* Work required:
Since only a count is wanted, work out how many lines in the material below contain the word "wrist" and return that number.

* Data to use:
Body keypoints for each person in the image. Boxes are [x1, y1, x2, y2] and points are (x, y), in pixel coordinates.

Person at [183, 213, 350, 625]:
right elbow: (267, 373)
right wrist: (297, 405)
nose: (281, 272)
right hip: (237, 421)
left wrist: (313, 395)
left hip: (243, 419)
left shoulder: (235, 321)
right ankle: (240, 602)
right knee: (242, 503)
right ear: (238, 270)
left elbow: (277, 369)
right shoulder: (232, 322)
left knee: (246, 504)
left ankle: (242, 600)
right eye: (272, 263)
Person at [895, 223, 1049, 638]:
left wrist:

--

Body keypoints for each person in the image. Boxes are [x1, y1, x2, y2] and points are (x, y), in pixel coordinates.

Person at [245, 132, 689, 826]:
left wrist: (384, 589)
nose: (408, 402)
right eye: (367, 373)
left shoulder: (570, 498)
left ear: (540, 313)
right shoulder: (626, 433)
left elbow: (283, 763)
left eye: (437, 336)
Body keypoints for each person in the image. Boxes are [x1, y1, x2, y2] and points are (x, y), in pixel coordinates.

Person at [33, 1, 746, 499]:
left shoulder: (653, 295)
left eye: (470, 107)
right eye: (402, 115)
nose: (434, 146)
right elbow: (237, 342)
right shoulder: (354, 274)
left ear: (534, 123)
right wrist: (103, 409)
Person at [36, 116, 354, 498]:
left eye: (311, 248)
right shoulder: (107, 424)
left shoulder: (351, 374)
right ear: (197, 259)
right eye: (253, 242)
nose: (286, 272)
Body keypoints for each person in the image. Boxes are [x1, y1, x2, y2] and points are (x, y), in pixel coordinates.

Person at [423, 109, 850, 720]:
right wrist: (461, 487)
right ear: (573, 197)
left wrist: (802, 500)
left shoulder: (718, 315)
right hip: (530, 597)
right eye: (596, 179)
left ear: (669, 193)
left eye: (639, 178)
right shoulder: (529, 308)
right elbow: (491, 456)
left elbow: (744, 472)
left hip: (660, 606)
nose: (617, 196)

* Result for this exercise:
7